StreamProcessors are kept alive #8044

Zelldon · 2021-10-22T11:57:02Z

Describe the bug

We have a support issue, where the customer encountered several OOM issues. I had a deeper look at the dump and found some interesting parts were StreamProcessors seem to kept alive.

Impact: System has been killed by OOM Error at some point. We seem to keep some references to processors, which might lead to inconsistencies.

Investigation

We have the following configuration:

Setup:
cluster size:4
partitions: 24
replication factor: 4
process: 150second duration
PIPS: 2x100
workers: 10
embedded gateway

This means on each partition we have:

Partitions per Node:
N 0: 24
N 1: 24
N 2: 24
N 3: 24

StreamProcessors

We would expect at max 24 StreamProcessors on each node, or in the heap dump. We can see 30.

Using a OQL: select s from instanceof io.camunda.zeebe.engine.processing.streamprocessor.StreamProcessor s where s.shouldProcess == false

We find several paused/suspended StreamProcessors

We can see that we have duplicate stream processors, one which is paused and probably another which is active. Can be shown if we query for there partition ids

E.g. for partition 8 we have the two processors

If we check the suspended processor, we can only see that it is still referenced by an actor task and jobs plus timer subscriptions.

TypedRecordProcessor[]

Furthermore we see 26 TypedRecordProcessor arrays, which have 1300 entries. I feel this is to much (?).

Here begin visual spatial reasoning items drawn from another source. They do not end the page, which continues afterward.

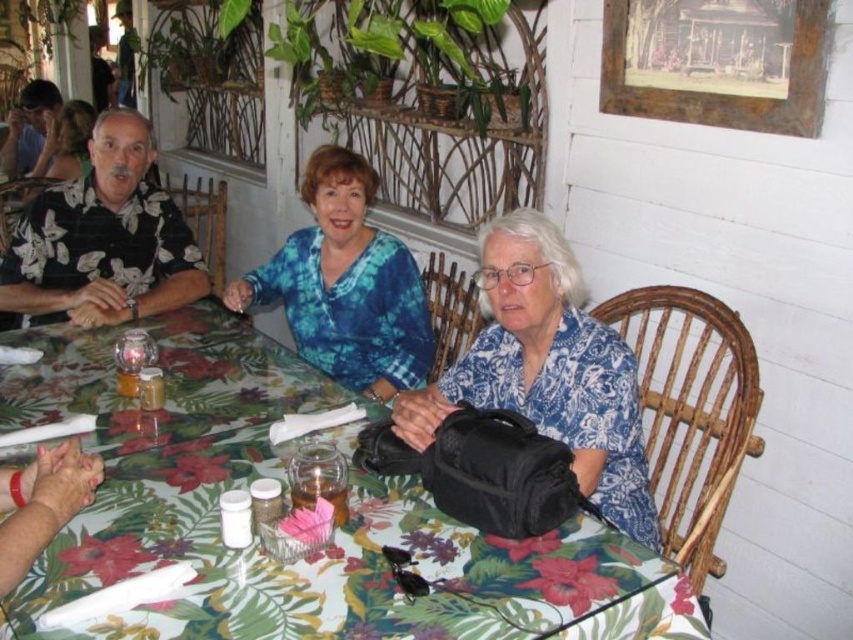
Is floral-patterned tablecloth at center positioned in front of black fabric bag at center?

Yes, floral-patterned tablecloth at center is closer to the viewer.

Can you confirm if floral-patterned tablecloth at center is positioned to the left of black fabric bag at center?

Indeed, floral-patterned tablecloth at center is positioned on the left side of black fabric bag at center.

Is point (451, 621) positioned before point (503, 324)?

Yes, point (451, 621) is in front of point (503, 324).

This screenshot has width=853, height=640. Identify the location of floral-patterned tablecloth at center. (285, 486).

Between point (651, 518) and point (381, 339), which one is positioned in front?

Point (651, 518) is more forward.

Is black fabric bag at center shorter than blue tie-dye blouse at center?

Yes.

Which is in front, point (485, 312) or point (329, 269)?

Positioned in front is point (485, 312).

At what (x,y) coordinates should I click in order to perform the action: click on black fabric bag at center. Please return your answer as a coordinate pair (x, y). Image resolution: width=853 pixels, height=640 pixels. Looking at the image, I should click on (547, 371).

Does floral-patterned tablecloth at center have a larger size compared to blue tie-dye blouse at center?

Correct, floral-patterned tablecloth at center is larger in size than blue tie-dye blouse at center.

Which of these two, floral-patterned tablecloth at center or blue tie-dye blouse at center, stands shorter?

Standing shorter between the two is floral-patterned tablecloth at center.

Locate an element on the screen. Image resolution: width=853 pixels, height=640 pixels. floral-patterned tablecloth at center is located at coordinates (285, 486).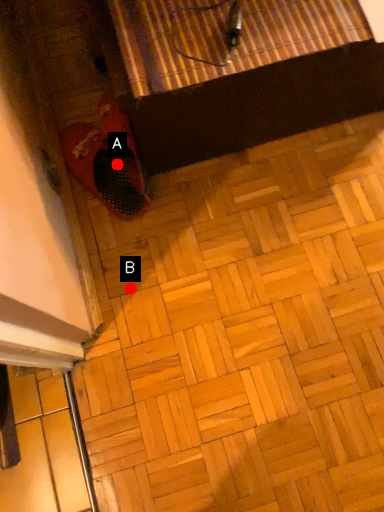
Question: Two points are circled on the image, labeled by A and B beside each circle. Which point is closer to the camera taking this photo?

Choices:
 (A) A is closer
 (B) B is closer

Answer: (B)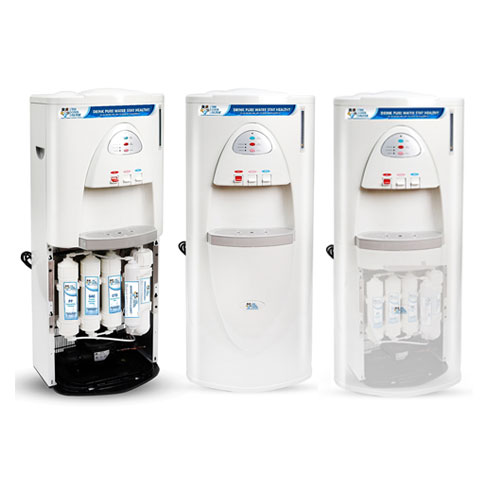
Find the location of a particular element. water machine is located at coordinates (118, 210), (233, 215), (402, 212).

Taking a look at this we can see we have several times the same reference of processors.

Partition

Here we can see we have 24 partitions as expected.

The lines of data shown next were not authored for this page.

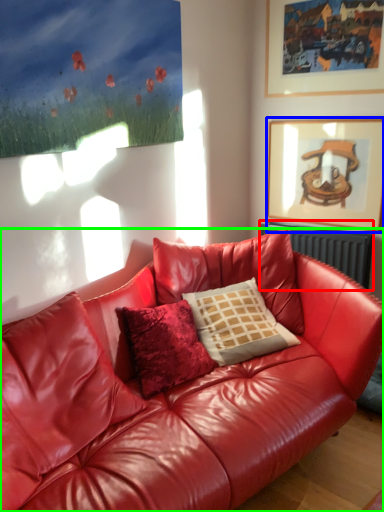
Question: Which object is positioned farthest from radiator (highlighted by a red box)? Select from picture frame (highlighted by a blue box) and studio couch (highlighted by a green box).

Choices:
 (A) picture frame
 (B) studio couch

Answer: (B)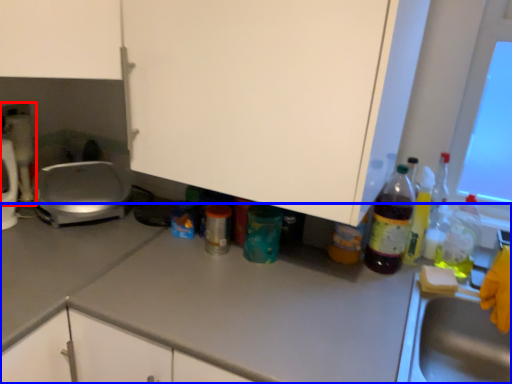
Question: Among these objects, which one is farthest to the camera, appliance (highlighted by a red box) or countertop (highlighted by a blue box)?

Choices:
 (A) appliance
 (B) countertop

Answer: (A)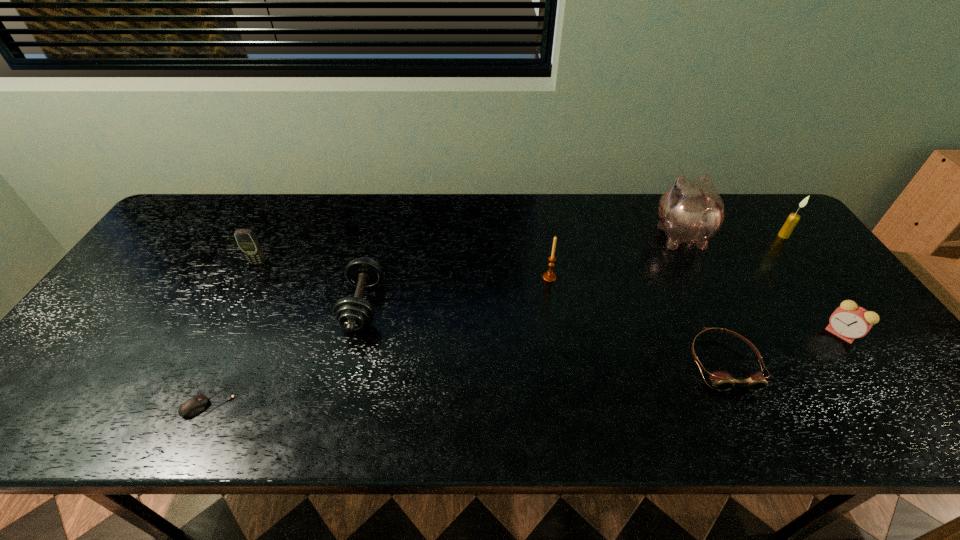
Where is `piggy bank`? piggy bank is located at coordinates (690, 211).

The height and width of the screenshot is (540, 960). What are the coordinates of `candle` in the screenshot? It's located at (792, 220).

In order to click on the fourth object from left to right in this screenshot , I will do `click(549, 276)`.

Identify the location of the fifth shortest object. (247, 241).

Locate an element on the screen. The image size is (960, 540). cellular telephone is located at coordinates (247, 241).

Where is `the sixth object from right to left`? Image resolution: width=960 pixels, height=540 pixels. the sixth object from right to left is located at coordinates (352, 313).

At what (x,y) coordinates should I click in order to perform the action: click on alarm clock. Please return your answer as a coordinate pair (x, y). The width and height of the screenshot is (960, 540). Looking at the image, I should click on (849, 321).

The image size is (960, 540). Find the location of `goggles`. goggles is located at coordinates (721, 380).

Identify the location of mouse. (196, 404).

What are the coordinates of `free region located on the front facing side of the piggy bank` in the screenshot? It's located at (660, 194).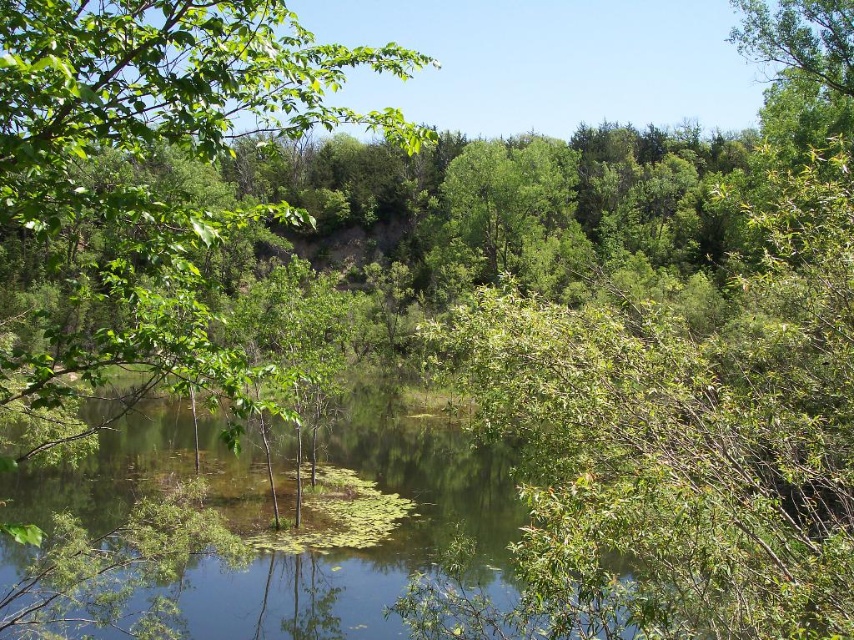
The image size is (854, 640). Find the location of `green leafy water at center`. green leafy water at center is located at coordinates (261, 536).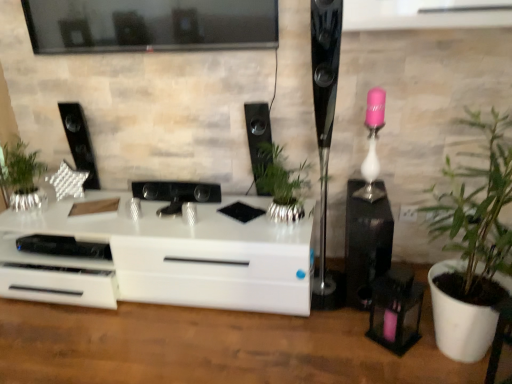
I want to click on free region under polished black speaker at right, acting as the second speaker starting from the right (from a real-world perspective), so click(325, 294).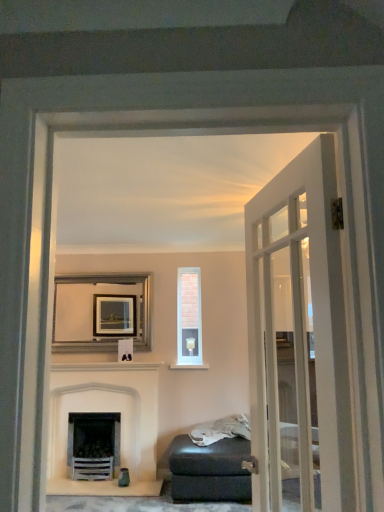
Question: Is silver metallic picture frame at center not close to matte black ottoman at lower center?

Choices:
 (A) yes
 (B) no

Answer: (A)

Question: Considering the relative sizes of silver metallic picture frame at center and matte black ottoman at lower center in the image provided, is silver metallic picture frame at center shorter than matte black ottoman at lower center?

Choices:
 (A) yes
 (B) no

Answer: (B)

Question: Is silver metallic picture frame at center oriented away from matte black ottoman at lower center?

Choices:
 (A) no
 (B) yes

Answer: (A)

Question: Does silver metallic picture frame at center have a greater height compared to matte black ottoman at lower center?

Choices:
 (A) no
 (B) yes

Answer: (B)

Question: Does silver metallic picture frame at center appear on the right side of matte black ottoman at lower center?

Choices:
 (A) yes
 (B) no

Answer: (B)

Question: In terms of height, does white glass door at right look taller or shorter compared to white stone fireplace at lower left?

Choices:
 (A) tall
 (B) short

Answer: (A)

Question: From a real-world perspective, is white glass door at right positioned above or below white stone fireplace at lower left?

Choices:
 (A) below
 (B) above

Answer: (B)

Question: In the image, is white glass door at right on the left side or the right side of white stone fireplace at lower left?

Choices:
 (A) left
 (B) right

Answer: (B)

Question: Looking at their shapes, would you say white glass door at right is wider or thinner than white stone fireplace at lower left?

Choices:
 (A) thin
 (B) wide

Answer: (A)

Question: Considering the positions of point (226, 471) and point (180, 347), is point (226, 471) closer or farther from the camera than point (180, 347)?

Choices:
 (A) farther
 (B) closer

Answer: (B)

Question: Is matte black ottoman at lower center to the left or to the right of white brick wall at center in the image?

Choices:
 (A) right
 (B) left

Answer: (A)

Question: From their relative heights in the image, would you say matte black ottoman at lower center is taller or shorter than white brick wall at center?

Choices:
 (A) tall
 (B) short

Answer: (B)

Question: Considering the positions of matte black ottoman at lower center and white brick wall at center in the image, is matte black ottoman at lower center wider or thinner than white brick wall at center?

Choices:
 (A) thin
 (B) wide

Answer: (B)

Question: Looking at the image, does silver metallic picture frame at center seem bigger or smaller compared to white stone fireplace at lower left?

Choices:
 (A) small
 (B) big

Answer: (A)

Question: Considering the positions of point (69, 322) and point (49, 432), is point (69, 322) closer or farther from the camera than point (49, 432)?

Choices:
 (A) closer
 (B) farther

Answer: (B)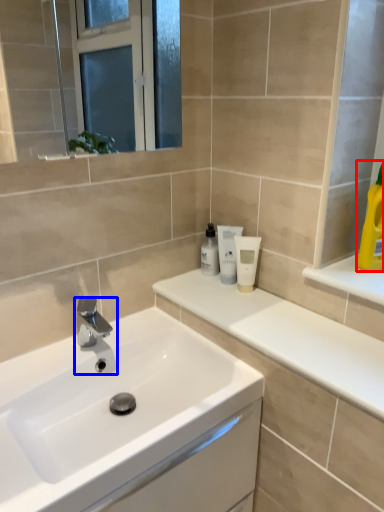
Question: Which point is further to the camera, cleaning product (highlighted by a red box) or tap (highlighted by a blue box)?

Choices:
 (A) cleaning product
 (B) tap

Answer: (B)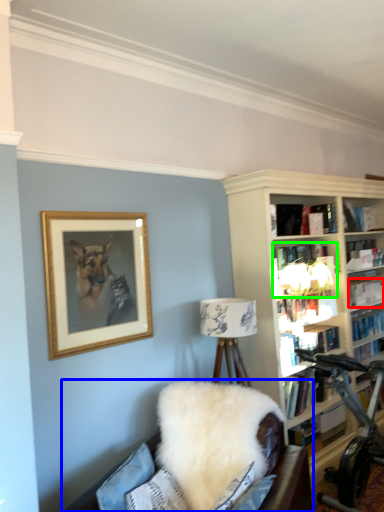
Question: Which is nearer to the book (highlighted by a red box)? studio couch (highlighted by a blue box) or book (highlighted by a green box).

Choices:
 (A) studio couch
 (B) book

Answer: (B)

Weird is that the Partition object has two fields call context.

ZeebeDBState

We can see that we have 26 states (more than partition)

And for some partitions are duplicates

To Reproduce

Not sure.

Expected behavior

No duplicates of processors. Resources should be closed correctly.

Log/Stacktrace

Will be added later

Environment:

OS:
Zeebe Version: 1.2.0

Setup:
cluster size:4
partitions: 24
replication factor: 4
process: 150second duration
PIPS: 2x100
workers: 10
embedded gateway

The text was updated successfully, but these errors were encountered:

deepthidevaki · 2021-10-22T11:59:12Z

Same as #7992 ?

Zelldon · 2021-10-22T13:00:38Z

Maybe. It might also relate to #7988

If we suspend the processor other actor consumers are still running like the Message TTL checker etc, which means they can try to delete a message twice? 🤔 @saig0 because it is async via the command

npepinpe · 2021-10-22T13:01:43Z

🤯 I totally forgot. We suspend processing when transitioning no? But the checker and other things might still run? 😖

Zelldon · 2021-10-22T13:05:10Z

Correct this is my current hypothesis. I'm pretty sure this is the case actually 😅

npepinpe · 2021-10-22T13:05:40Z

Did you mention it to @pihme as well? They listed some hypotheses in the other issue but I don't think that was one of them

Zelldon · 2021-10-22T14:23:04Z

It looks like that the following block is not executed https://github.com/camunda-cloud/zeebe/blob/develop/broker/src/main/java/io/camunda/zeebe/broker/system/partitions/impl/steps/StreamProcessorTransitionStep.java#L58-L65 which is the reason why the stream processor is still "alive"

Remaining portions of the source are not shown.